__ACTIVITY__. Every line of the data needs to be returned exactly.
+++++
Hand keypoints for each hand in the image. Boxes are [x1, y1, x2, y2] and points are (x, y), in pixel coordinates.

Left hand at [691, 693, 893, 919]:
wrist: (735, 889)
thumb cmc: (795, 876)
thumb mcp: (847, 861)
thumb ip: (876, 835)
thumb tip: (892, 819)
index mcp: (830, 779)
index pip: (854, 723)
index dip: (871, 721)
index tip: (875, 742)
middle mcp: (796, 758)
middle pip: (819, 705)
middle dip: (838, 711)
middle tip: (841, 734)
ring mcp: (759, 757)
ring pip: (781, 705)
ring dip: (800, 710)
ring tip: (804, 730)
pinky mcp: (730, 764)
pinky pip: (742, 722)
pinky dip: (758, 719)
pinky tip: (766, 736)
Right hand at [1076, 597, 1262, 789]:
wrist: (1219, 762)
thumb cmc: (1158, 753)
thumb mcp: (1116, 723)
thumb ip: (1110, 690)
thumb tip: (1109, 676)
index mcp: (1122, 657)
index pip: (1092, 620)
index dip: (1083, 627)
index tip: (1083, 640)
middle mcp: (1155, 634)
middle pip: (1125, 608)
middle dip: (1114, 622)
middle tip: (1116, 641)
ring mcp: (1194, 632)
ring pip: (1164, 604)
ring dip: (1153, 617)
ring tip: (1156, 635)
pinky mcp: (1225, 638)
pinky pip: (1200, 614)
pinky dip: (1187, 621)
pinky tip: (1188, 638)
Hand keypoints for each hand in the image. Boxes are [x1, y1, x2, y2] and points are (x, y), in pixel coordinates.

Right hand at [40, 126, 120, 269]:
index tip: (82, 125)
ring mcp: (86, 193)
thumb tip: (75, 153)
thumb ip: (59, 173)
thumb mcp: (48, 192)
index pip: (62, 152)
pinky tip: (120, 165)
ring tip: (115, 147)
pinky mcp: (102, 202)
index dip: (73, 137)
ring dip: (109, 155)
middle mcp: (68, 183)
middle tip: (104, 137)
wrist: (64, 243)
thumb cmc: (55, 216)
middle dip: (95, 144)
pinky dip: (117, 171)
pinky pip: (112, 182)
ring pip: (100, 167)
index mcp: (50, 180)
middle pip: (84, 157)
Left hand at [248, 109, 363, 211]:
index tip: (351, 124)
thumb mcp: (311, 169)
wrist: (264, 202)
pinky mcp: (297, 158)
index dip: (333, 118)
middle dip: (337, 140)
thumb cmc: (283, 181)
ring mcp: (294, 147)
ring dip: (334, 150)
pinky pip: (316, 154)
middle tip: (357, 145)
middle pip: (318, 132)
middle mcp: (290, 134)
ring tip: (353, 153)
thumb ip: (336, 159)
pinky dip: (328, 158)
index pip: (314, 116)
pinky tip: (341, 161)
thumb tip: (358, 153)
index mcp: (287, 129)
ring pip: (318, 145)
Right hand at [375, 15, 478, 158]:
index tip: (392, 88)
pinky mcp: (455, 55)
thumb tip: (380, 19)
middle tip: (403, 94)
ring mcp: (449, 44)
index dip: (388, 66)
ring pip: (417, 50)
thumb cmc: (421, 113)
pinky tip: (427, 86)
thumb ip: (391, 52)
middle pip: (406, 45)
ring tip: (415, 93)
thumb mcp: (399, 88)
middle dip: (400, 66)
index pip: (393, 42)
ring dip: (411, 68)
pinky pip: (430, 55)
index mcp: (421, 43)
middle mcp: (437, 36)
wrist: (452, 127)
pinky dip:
+++++
__SOLUTION TO THIS PROBLEM__.
Hand keypoints for each hand in the image. Boxes are [x1, y1, x2, y2] and points are (x, y), in pixel coordinates.

Left hand at [691, 693, 893, 919]:
wrist: (735, 889)
thumb cmc: (795, 876)
thumb mcp: (847, 861)
thumb ip: (876, 835)
thumb tip: (892, 819)
index mcp: (830, 779)
index pip: (854, 723)
index dip: (871, 721)
index tip: (875, 742)
middle mcp: (796, 758)
middle pip: (819, 705)
middle dip: (838, 711)
middle tip: (841, 734)
ring mcp: (759, 757)
ring pip: (781, 705)
ring dip: (800, 710)
ring tip: (804, 730)
pinky mcp: (730, 764)
pinky pip: (742, 722)
pinky dip: (758, 719)
pinky tip: (766, 736)
Right hand at [1076, 597, 1262, 789]:
wrist: (1219, 762)
thumb cmc: (1158, 753)
thumb mcp: (1116, 723)
thumb ip: (1110, 690)
thumb tip: (1109, 676)
index mcp: (1122, 657)
index pip: (1092, 620)
index dip: (1083, 627)
index tip: (1083, 640)
middle mcp: (1155, 634)
middle pip: (1125, 608)
middle dip: (1114, 622)
middle tip: (1116, 641)
ring mcp: (1194, 632)
ring pip: (1164, 604)
ring dip: (1153, 617)
ring tip: (1156, 635)
pinky mcp: (1225, 638)
pinky pip: (1200, 614)
pinky dip: (1187, 621)
pinky tip: (1188, 638)
Hand keypoints for each hand in the image. Boxes are [x1, y1, x2, y2] and points are (x, y), in pixel coordinates.

Right hand at [40, 126, 120, 269]:
index tip: (82, 125)
ring mcp: (86, 193)
thumb tip: (75, 153)
thumb ip: (59, 173)
thumb mcp: (48, 192)
index pip: (62, 152)
pinky tip: (120, 165)
ring tip: (115, 147)
pinky mcp: (102, 202)
index dip: (73, 137)
ring dip: (109, 155)
middle mcp: (68, 183)
middle tip: (104, 137)
wrist: (64, 243)
thumb cmc: (55, 216)
middle dip: (95, 144)
pinky dip: (117, 171)
pinky pip: (112, 182)
ring pip: (100, 167)
index mcp: (50, 180)
middle pip: (84, 157)
Left hand at [248, 109, 363, 211]:
index tip: (351, 124)
thumb mcp: (311, 169)
wrist: (264, 202)
pinky mcp: (297, 158)
index dip: (333, 118)
middle dip: (337, 140)
thumb cmc: (283, 181)
ring mcp: (294, 147)
ring dip: (334, 150)
pinky pip: (316, 154)
middle tip: (357, 145)
middle pip: (318, 132)
middle mcp: (290, 134)
ring tip: (353, 153)
thumb ip: (336, 159)
pinky dip: (328, 158)
index pip: (314, 116)
pinky tip: (341, 161)
thumb tip: (358, 153)
index mcp: (287, 129)
ring pip: (318, 145)
Right hand at [375, 15, 478, 158]:
index tip: (392, 88)
pinky mcp: (455, 55)
thumb tip: (380, 19)
middle tip: (403, 94)
ring mcp: (449, 44)
index dip: (388, 66)
ring pip: (417, 50)
thumb cmc: (421, 113)
pinky tip: (427, 86)
thumb ip: (391, 52)
middle pip: (406, 45)
ring tip: (415, 93)
thumb mcp: (399, 88)
middle dip: (400, 66)
index pip: (393, 42)
ring dip: (411, 68)
pinky pip: (430, 55)
index mcp: (421, 43)
middle mcp: (437, 36)
wrist: (452, 127)
pinky dip:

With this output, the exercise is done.